First of all, what does that even mean? Was somebody going to offer me my dream job with the caveat that I only had an hour to accept it? Did I believe that someone was going call me to tell me I had won the lottery and that they were giving away all the money if I didn’t respond in the next 20 minutes?

The above scenarios were completely absurd and the second one seemingly ignored the fact that I have never bought a lottery ticket. It was this extreme resistance that made me realize how badly I needed to try this retreat. So I turned my phone on Do Not Disturb, placed it at the bottom of my sock drawer, and went to bed.

I woke up the next morning a bit later than usual since I did not have my phone alarm to unapologetically summon me from my warm and cozy bed. I meandered into the living room and sat down with a pencil and a notebook, and I began to write. Morning writing is part of my daily routine, however I usually use my laptop so this was a slightly different experience. It made me realize how dependent I have become on using Thesaurus.com to find synonyms for words that I chronically overuse. Despite not having access to the internet however, I was able to write an article on the core principles of personal development that I was proud of.

The most difficult part of the silent retreat was not talking to my roommates. The night before I had briefed them on my life experiment and explained that I would not be speaking for the next 24 hours. I asked them to essentially ignore me for an entire day, with the exception of small nods, quick smiles, and eyebrow raises as we walked past each other.

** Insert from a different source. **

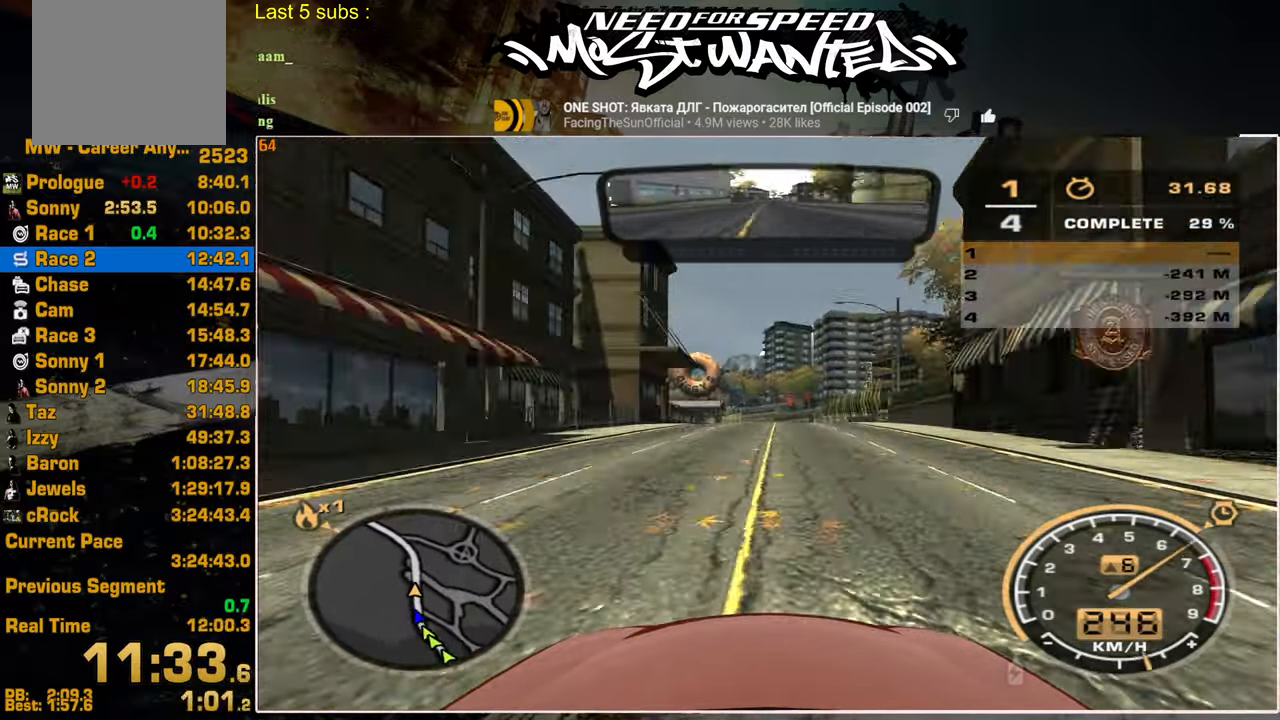
{"buttons": ["R2"], "left_stick": "center", "right_stick": "center", "events": []}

This was going well until two things happened. First, one of my roommates built us the coolest outdoor surfboard rack I have ever seen. It holds all our longboards, has a wetsuit drying area and even has a built-in outdoor shower! It was near impossible for me to not tell him how amazing it looked but instead I simply smiled goofily and repeatedly gave him a thumbs-up. Second, I started reading “The Rise of Superman” by Steven Kotler which immediately began to blow my mind. Anyone who has met me knows that I love talking about books, so when I came across insane stories of extreme athletes performing wild and death defying feats, all I wanted to do was talk about them.

Besides reading and writing, I also spent a large chunk of my time going on a walk. With the beach being a loose destination for my casual stroll, I set off down my street. Along the way I discovered a rogue tennis ball that had staged an audacious escape from the tennis court I walked past. I decided to pick it up, and spent the rest of my walk bouncing it up and down. Upon arriving at the beach, the tennis ball became an essential part of my activities. I dribbled it like a soccer ball across the wet sand, threw it against a perfectly angled rock in the jetty so that it would bounce back to me, and occasionally would hurl it as far into the ocean as I could. I would then sit down and wait for it to slowly be washed back to me as wave after wave pushed slowly towards the beach.

As I sit here and reflect on the experience, I am glad that I decided to give it a try. It reinforced my belief that sometimes the best solution for living a better life is to simplify. Without the constant notifications assaulting me from my cell phone, I was able to breathe deeply and fully focus on whatever I was doing. Having no timeline for my day, and not seeing what time it was every time I looked at my phone, gave rise to a sort of freedom that I haven’t experienced in a long time. I felt like a was a young child again, with no obligations, responsibilities, and no to-do list. Gone was the constant feeling of having to accomplish something to justify my existence. I did not have measure, track, and quantify my daily progress. I had permission to do whatever I felt like without having to explain myself to anyone. It was beautifully refreshing.

It seemed, if only for a brief moment, that simply being was enough.